- _TASK INSTRUCTIONS_: A complete response lists each line of the data below that includes the word "optical".

START RECORDED INFORMATION

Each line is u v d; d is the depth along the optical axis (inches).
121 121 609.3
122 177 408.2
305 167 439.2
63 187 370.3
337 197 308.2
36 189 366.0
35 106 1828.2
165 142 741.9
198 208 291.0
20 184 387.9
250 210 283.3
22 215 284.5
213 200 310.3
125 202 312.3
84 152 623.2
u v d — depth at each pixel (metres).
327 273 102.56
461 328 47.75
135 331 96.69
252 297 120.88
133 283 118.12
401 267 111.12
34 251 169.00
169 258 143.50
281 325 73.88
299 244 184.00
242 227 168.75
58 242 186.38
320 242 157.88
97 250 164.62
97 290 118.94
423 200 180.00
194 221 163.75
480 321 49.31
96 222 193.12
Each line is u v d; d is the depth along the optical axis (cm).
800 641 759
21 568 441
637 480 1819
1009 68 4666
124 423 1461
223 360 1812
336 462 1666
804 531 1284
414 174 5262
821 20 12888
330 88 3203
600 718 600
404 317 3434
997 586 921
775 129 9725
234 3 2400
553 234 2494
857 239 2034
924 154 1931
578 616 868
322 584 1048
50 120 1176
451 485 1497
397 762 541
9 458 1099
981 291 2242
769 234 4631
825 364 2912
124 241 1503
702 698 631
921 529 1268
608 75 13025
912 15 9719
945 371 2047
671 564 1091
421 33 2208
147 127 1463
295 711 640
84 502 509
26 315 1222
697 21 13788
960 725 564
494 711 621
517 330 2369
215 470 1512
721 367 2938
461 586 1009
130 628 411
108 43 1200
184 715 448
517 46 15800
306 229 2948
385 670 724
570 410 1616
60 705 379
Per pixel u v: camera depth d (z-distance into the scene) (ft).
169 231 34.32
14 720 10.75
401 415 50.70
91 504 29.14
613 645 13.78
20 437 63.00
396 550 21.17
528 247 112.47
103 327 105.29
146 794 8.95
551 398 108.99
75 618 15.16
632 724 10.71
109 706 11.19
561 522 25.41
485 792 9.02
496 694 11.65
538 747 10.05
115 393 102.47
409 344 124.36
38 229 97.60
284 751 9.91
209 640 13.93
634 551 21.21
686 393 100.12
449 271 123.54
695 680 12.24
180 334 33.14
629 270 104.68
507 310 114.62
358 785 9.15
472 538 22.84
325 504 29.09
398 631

END RECORDED INFORMATION

- _FINISHED EXERCISE_:
Each line is u v d; d is the depth along the optical axis (inches).
Each line is u v d; d is the depth along the optical axis (cm).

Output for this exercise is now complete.